There is this line from a U2 song...also a popular sentiment within the mainstream "so-called feminist" propaganda..."A woman needs a man, like a fish needs a bicycle." For the longest time that's how I felt. When I think about my needs, I think about getting a job that doesn't make me crazy. I need some sanity. I need a roof over my head, frequent trips to a massage therapist, outlets for spiritual and creative expression, and a new rain coat. I need time to reflect. I need an income that covers my expenses from practical to frivolous. But, do I need a man? It'd be nice, I'd like a man, but I don't know that I need one.

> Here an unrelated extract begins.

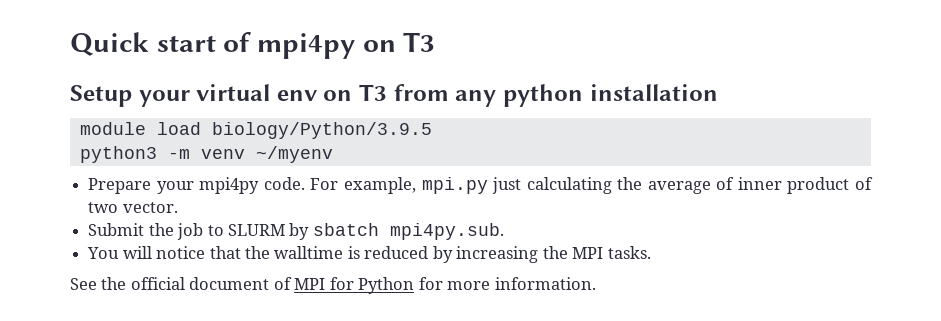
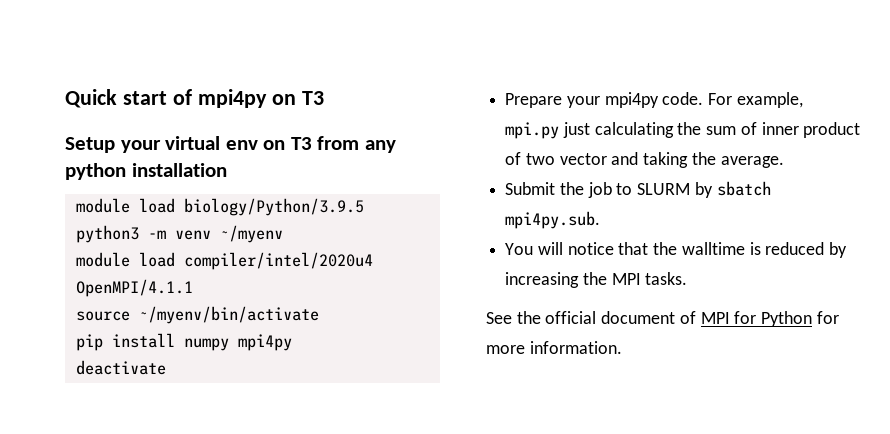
(333, 154) none -> [75,252,373,270] [75,279,193,297] [75,306,319,324] [75,333,292,351] [75,360,166,375] // module load compiler/intel/2020u4 OpenMPI/4.1.1 // source ~/myenv/bin/activate // pip install numpy mpi4py // deactivate
[647,181,711,194] average -> [706,126,737,135] sum
[122,202,178,213] vector. -> [559,152,784,168] vector and taking the average.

In a recent conversation with one of my close guy friends...also one of the few people I know who is truly in touch with his emotions and ridiculously articulate about it...he opened me up to the idea that men want to feel needed. One of the criticisms I got from my ex is that I was so self sufficient (while he on the other hand was so self absorbed). He looked over at me one day and he was like "you're just sitting there reading your book and chillin out, it's like I'm not even here." I turned toward him to give him some attention, but in my head I was thinking, why do I need to entertain you? In retrospect, I realize it was one of his many inarticulate ways of asking me if I needed him. Again, I don't know that need is the right word. I wanted to be with him. I enjoyed being in a relationship, but needing someone is a whole separate animal. I like the independence that comes with solitude. I like knowing that I am the only person I need in order to live my life. But I also like dating and being involved with men, so what is the balance? Do I have to pretend I need some guy for him to feel secure enough to be with me? That sounds like a lot of work.Or is the key that maybe it's enough for a fish to want something as unwieldy and complex as a bicycle?
So then I turn the question back on myself, do I need to feel needed? Not particularly. Whenever I get in a relationship, be it romantic, or just a friendship and I feel like that person is starting to become co-dependent, it kind of freaks me out. I mean, it's one thing to share a close bond with someone and to lean on them from time to time, but another entirely to feel like you need them...either to comfort you when you are sad or validate your choices or whatever. Do I need my friends? Yes, but not all of my needs are focused on one friend at any given time. It's less about needing a specific person and more about needing to feel supported from time to time and having people in my life who love me to manifest that support.
I keep thinking about the idea of marriage as being some sort of completion, but can two halves ever really make a whole? Don't you have to be whole first in order to not lose yourself in the other person? More questions I don't really have the answer to....but food for thought.